[Records shown]:
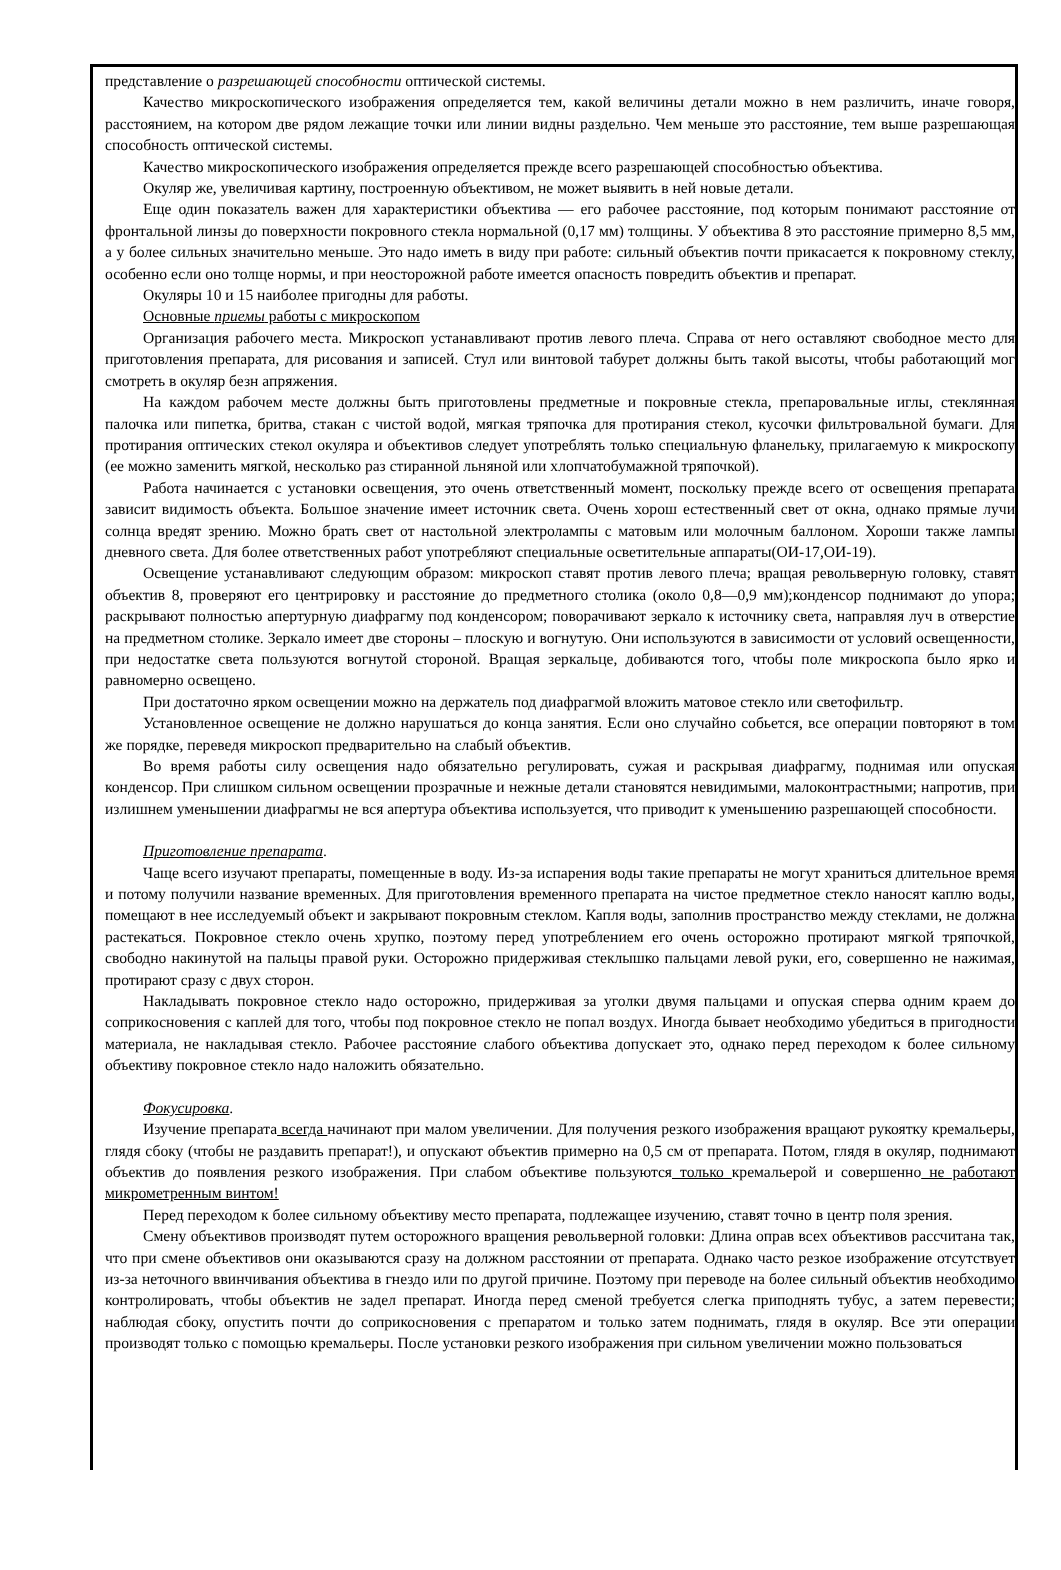представление о разрешающей способности оптической системы.
Качество микроскопического изображения определяется тем, какой величины детали можно в нем различить, иначе говоря, расстоянием, на котором две рядом лежащие точки или линии видны раздельно. Чем меньше это расстояние, тем выше разрешающая способность оптической системы.
Качество микроскопического изображения определяется прежде всего разрешающей способностью объектива.
Окуляр же, увеличивая картину, построенную объективом, не может выявить в ней новые детали.
Еще один показатель важен для характеристики объектива — его рабочее расстояние, под которым понимают расстояние от фронтальной линзы до поверхности покровного стекла нормальной (0,17 мм) толщины. У объектива 8 это расстояние примерно 8,5 мм, а у более сильных значительно меньше. Это надо иметь в виду при работе: сильный объектив почти прикасается к покровному стеклу, особенно если оно толще нормы, и при неосторожной работе имеется опасность повредить объектив и препарат.
Окуляры 10 и 15 наиболее пригодны для работы.
Основные приемы работы с микроскопом
Организация рабочего места. Микроскоп устанавливают против левого плеча. Справа от него оставляют свободное место для приготовления препарата, для рисования и записей. Стул или винтовой табурет должны быть такой высоты, чтобы работающий мог смотреть в окуляр безн апряжения.
На каждом рабочем месте должны быть приготовлены предметные и покровные стекла, препаровальные иглы, стеклянная палочка или пипетка, бритва, стакан с чистой водой, мягкая тряпочка для протирания стекол, кусочки фильтровальной бумаги. Для протирания оптических стекол окуляра и объективов следует употреблять только специальную фланельку, прилагаемую к микроскопу (ее можно заменить мягкой, несколько раз стиранной льняной или хлопчатобумажной тряпочкой).
Работа начинается с установки освещения, это очень ответственный момент, поскольку прежде всего от освещения препарата зависит видимость объекта. Большое значение имеет источник света. Очень хорош естественный свет от окна, однако прямые лучи солнца вредят зрению. Можно брать свет от настольной электролампы с матовым или молочным баллоном. Хороши также лампы дневного света. Для более ответственных работ употребляют специальные осветительные аппараты(ОИ-17,ОИ-19).
Освещение устанавливают следующим образом: микроскоп ставят против левого плеча; вращая револьверную головку, ставят объектив 8, проверяют его центрировку и расстояние до предметного столика (около 0,8—0,9 мм);конденсор поднимают до упора; раскрывают полностью апертурную диафрагму под конденсором; поворачивают зеркало к источнику света, направляя луч в отверстие на предметном столике. Зеркало имеет две стороны – плоскую и вогнутую. Они используются в зависимости от условий освещенности, при недостатке света пользуются вогнутой стороной. Вращая зеркальце, добиваются того, чтобы поле микроскопа было ярко и равномерно освещено.
При достаточно ярком освещении можно на держатель под диафрагмой вложить матовое стекло или светофильтр.
Установленное освещение не должно нарушаться до конца занятия. Если оно случайно собьется, все операции повторяют в том же порядке, переведя микроскоп предварительно на слабый объектив.
Во время работы силу освещения надо обязательно регулировать, сужая и раскрывая диафрагму, поднимая или опуская конденсор. При слишком сильном освещении прозрачные и нежные детали становятся невидимыми, малоконтрастными; напротив, при излишнем уменьшении диафрагмы не вся апертура объектива используется, что приводит к уменьшению разрешающей способности.
Приготовление препарата.
Чаще всего изучают препараты, помещенные в воду. Из-за испарения воды такие препараты не могут храниться длительное время и потому получили название временных. Для приготовления временного препарата на чистое предметное стекло наносят каплю воды, помещают в нее исследуемый объект и закрывают покровным стеклом. Капля воды, заполнив пространство между стеклами, не должна растекаться. Покровное стекло очень хрупко, поэтому перед употреблением его очень осторожно протирают мягкой тряпочкой, свободно накинутой на пальцы правой руки. Осторожно придерживая стеклышко пальцами левой руки, его, совершенно не нажимая, протирают сразу с двух сторон.
Накладывать покровное стекло надо осторожно, придерживая за уголки двумя пальцами и опуская сперва одним краем до соприкосновения с каплей для того, чтобы под покровное стекло не попал воздух. Иногда бывает необходимо убедиться в пригодности материала, не накладывая стекло. Рабочее расстояние слабого объектива допускает это, однако перед переходом к более сильному объективу покровное стекло надо наложить обязательно.
Фокусировка.
Изучение препарата всегда начинают при малом увеличении. Для получения резкого изображения вращают рукоятку кремальеры, глядя сбоку (чтобы не раздавить препарат!), и опускают объектив примерно на 0,5 см от препарата. Потом, глядя в окуляр, поднимают объектив до появления резкого изображения. При слабом объективе пользуются только кремальерой и совершенно не работают микрометренным винтом!
Перед переходом к более сильному объективу место препарата, подлежащее изучению, ставят точно в центр поля зрения.
Смену объективов производят путем осторожного вращения револьверной головки: Длина оправ всех объективов рассчитана так, что при смене объективов они оказываются сразу на должном расстоянии от препарата. Однако часто резкое изображение отсутствует из-за неточного ввинчивания объектива в гнездо или по другой причине. Поэтому при переводе на более сильный объектив необходимо контролировать, чтобы объектив не задел препарат. Иногда перед сменой требуется слегка приподнять тубус, а затем перевести; наблюдая сбоку, опустить почти до соприкосновения с препаратом и только затем поднимать, глядя в окуляр. Все эти операции производят только с помощью кремальеры. После установки резкого изображения при сильном увеличении можно пользоваться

[What to produce]:
The entries above hold the needed span. Transcribe exactly the lines from the one with "Еще один показатель" to the one with "Организация рабочего места.", both included.

[Result of the exercise]:
Еще один показатель важен для характеристики объектива — его рабочее расстояние, под которым понимают расстояние от фронтальной линзы до поверхности покровного стекла нормальной (0,17 мм) толщины. У объектива 8 это расстояние примерно 8,5 мм, а у более сильных значительно меньше. Это надо иметь в виду при работе: сильный объектив почти прикасается к покровному стеклу, особенно если оно толще нормы, и при неосторожной работе имеется опасность повредить объектив и препарат.
Окуляры 10 и 15 наиболее пригодны для работы.
Основные приемы работы с микроскопом
Организация рабочего места. Микроскоп устанавливают против левого плеча. Справа от него оставляют свободное место для приготовления препарата, для рисования и записей. Стул или винтовой табурет должны быть такой высоты, чтобы работающий мог смотреть в окуляр безн апряжения.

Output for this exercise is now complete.